═══ TEXT SHOWN

In Chapter 6 entitled “Inequality,” the author asks a question: Can social media resolve social divisions? The writer reflects on stubborn societal problems such as racial tensions and uses examples from teen interviews about their experiences to reveal how these problems are replicated in the online world. This may be because regardless of age, gender, and race, people bring their culture and biases with them to their online interactions. Skipping to Chapter 8 entitled “Searching for a public of their own” for more on this topic, Boyd claims that teens search for “freedom” in a public of their own. “Teens find social media appealing because it allows them access to their friends and provides an opportunity to be a part of a broader public world while still situated physically in their bedrooms.” Unfortunately, Boyd seems to turn a blind eye to the fact that what she is saying also supports the way that teens are prone to living in cliques that rarely encourage much in the way of diversity.
Stepping back to Chapter 7 entitled “Literacy,” which addresses digital literacy and explores terms such as “digital native and digital immigrant,” Boyd uses Google and Wikipedia as examples of how social media promotes universal digital literacy for everyone. Accordingly, she is of the opinion that “both adults and youth need to develop media literacy and technological skills to be active participants in our information society. Learning is a lifelong process.”
Overall, Boyd’s book on the perspective of social media through the eyes of teens and parents is likely to be an interesting resource for parents and educators. Her attempt to combine snippets of the daily lives of teens with social development theories may attract the attention of media academics or anyone concerned with how teens and social media are combining to build relationships of the next generation.

══════

** STUDY QUESTIONS **
A: Reproduce the passage of the book review between "Stepping back to" and "the next generation.", inclusive.
B: According to the book review, which two examples does Boyd use in the chapter on literacy to show how social media promotes universal digital literacy?
C: For each statement, say whether it agrees with the book review, and quote the deciding words: (i) Chapter 6 of Boyd's book is titled "Inequality." (ii) Chapter 8 of Boyd's book is titled "Literacy." (iii) The reviewer considers the book likely to interest parents and educators.

═══ GIVEN INFORMATION

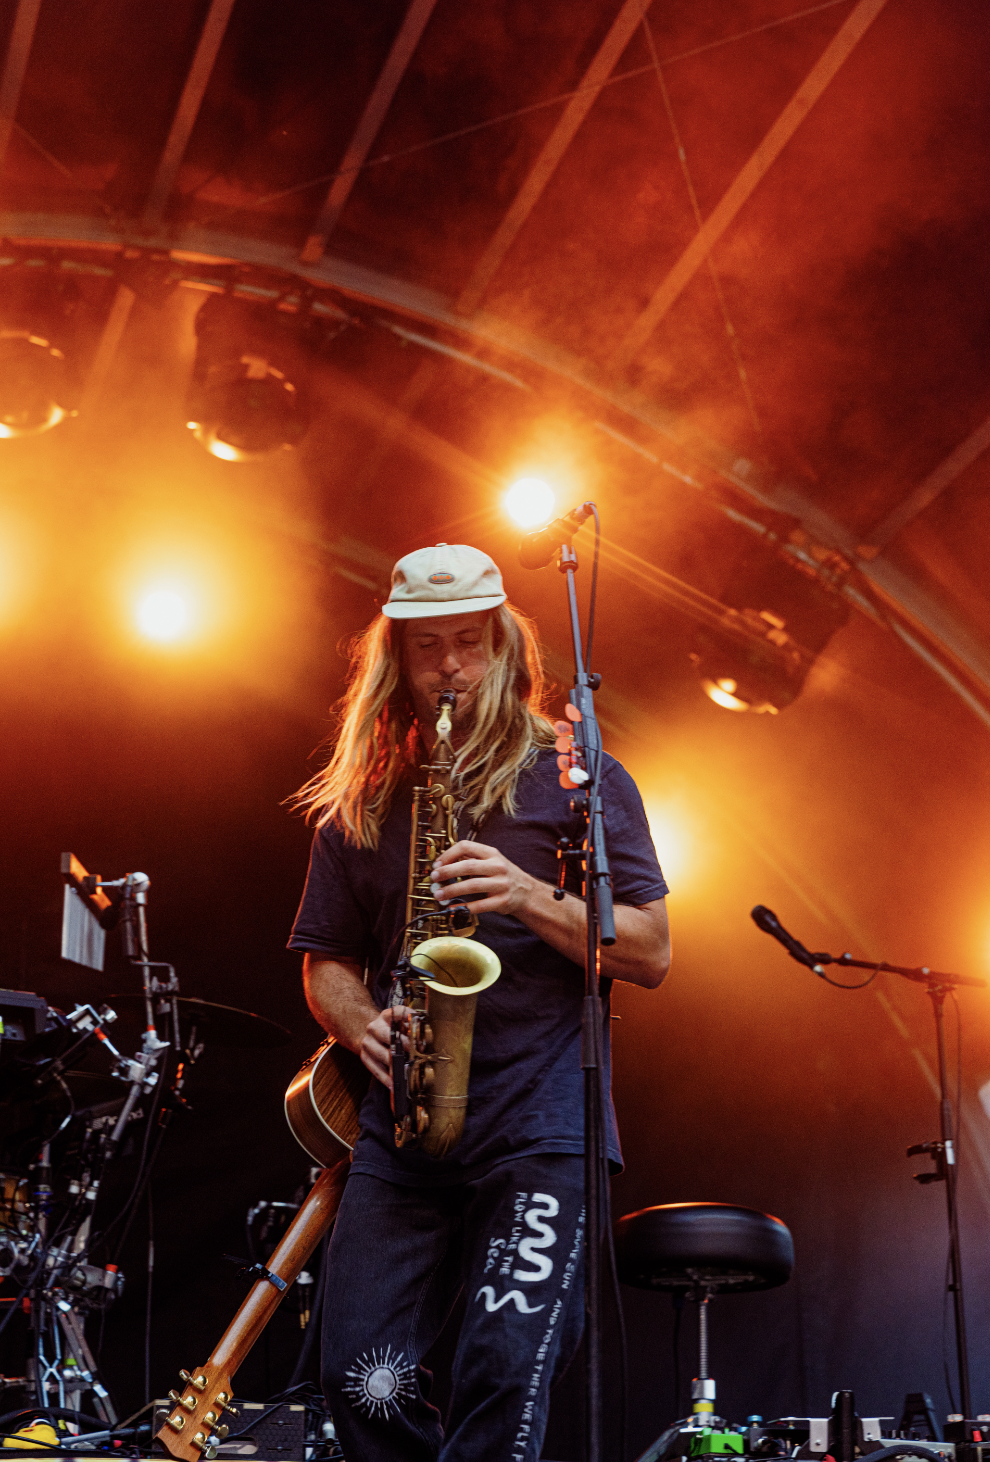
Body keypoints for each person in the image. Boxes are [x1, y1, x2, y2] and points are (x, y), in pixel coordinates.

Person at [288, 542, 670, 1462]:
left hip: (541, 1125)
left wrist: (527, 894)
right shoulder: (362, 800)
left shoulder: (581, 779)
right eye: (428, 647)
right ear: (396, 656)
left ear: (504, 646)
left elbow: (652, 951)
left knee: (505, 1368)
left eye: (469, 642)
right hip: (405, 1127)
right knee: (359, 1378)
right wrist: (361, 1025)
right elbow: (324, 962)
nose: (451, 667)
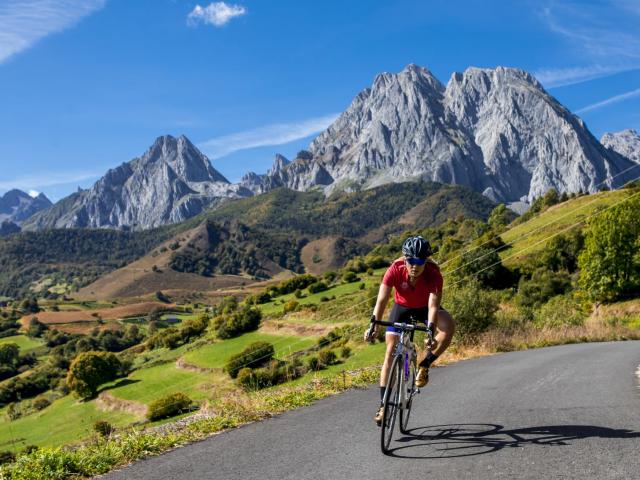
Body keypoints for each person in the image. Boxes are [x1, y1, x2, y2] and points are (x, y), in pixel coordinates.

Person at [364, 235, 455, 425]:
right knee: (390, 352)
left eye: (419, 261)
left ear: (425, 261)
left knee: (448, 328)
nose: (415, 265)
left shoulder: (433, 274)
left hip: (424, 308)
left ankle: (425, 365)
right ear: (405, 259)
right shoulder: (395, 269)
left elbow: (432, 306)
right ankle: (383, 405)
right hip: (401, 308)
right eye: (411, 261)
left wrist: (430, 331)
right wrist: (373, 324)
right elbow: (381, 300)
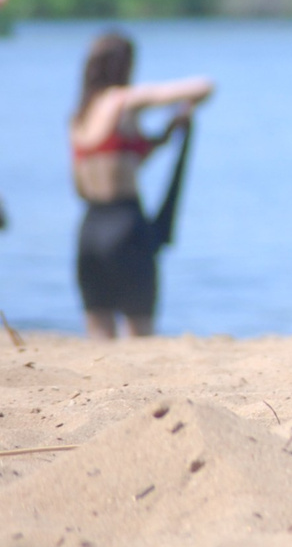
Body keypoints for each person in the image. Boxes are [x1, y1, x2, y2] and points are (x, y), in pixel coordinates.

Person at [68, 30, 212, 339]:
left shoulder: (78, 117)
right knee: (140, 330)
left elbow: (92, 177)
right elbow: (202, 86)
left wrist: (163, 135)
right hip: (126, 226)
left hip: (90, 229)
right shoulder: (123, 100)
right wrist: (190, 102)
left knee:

══════

** EXPECTED OUTPUTS **
A:
Stepping back to Chapter 7 entitled “Literacy,” which addresses digital literacy and explores terms such as “digital native and digital immigrant,” Boyd uses Google and Wikipedia as examples of how social media promotes universal digital literacy for everyone. Accordingly, she is of the opinion that “both adults and youth need to develop media literacy and technological skills to be active participants in our information society. Learning is a lifelong process.”
Overall, Boyd’s book on the perspective of social media through the eyes of teens and parents is likely to be an interesting resource for parents and educators. Her attempt to combine snippets of the daily lives of teens with social development theories may attract the attention of media academics or anyone concerned with how teens and social media are combining to build relationships of the next generation.

B: Google and Wikipedia.

C:
(i) Yes: "In Chapter 6 entitled “Inequality,”"
(ii) No: "Chapter 7 entitled “Literacy,”"
(iii) Yes: "is likely to be an interesting resource for parents and educators"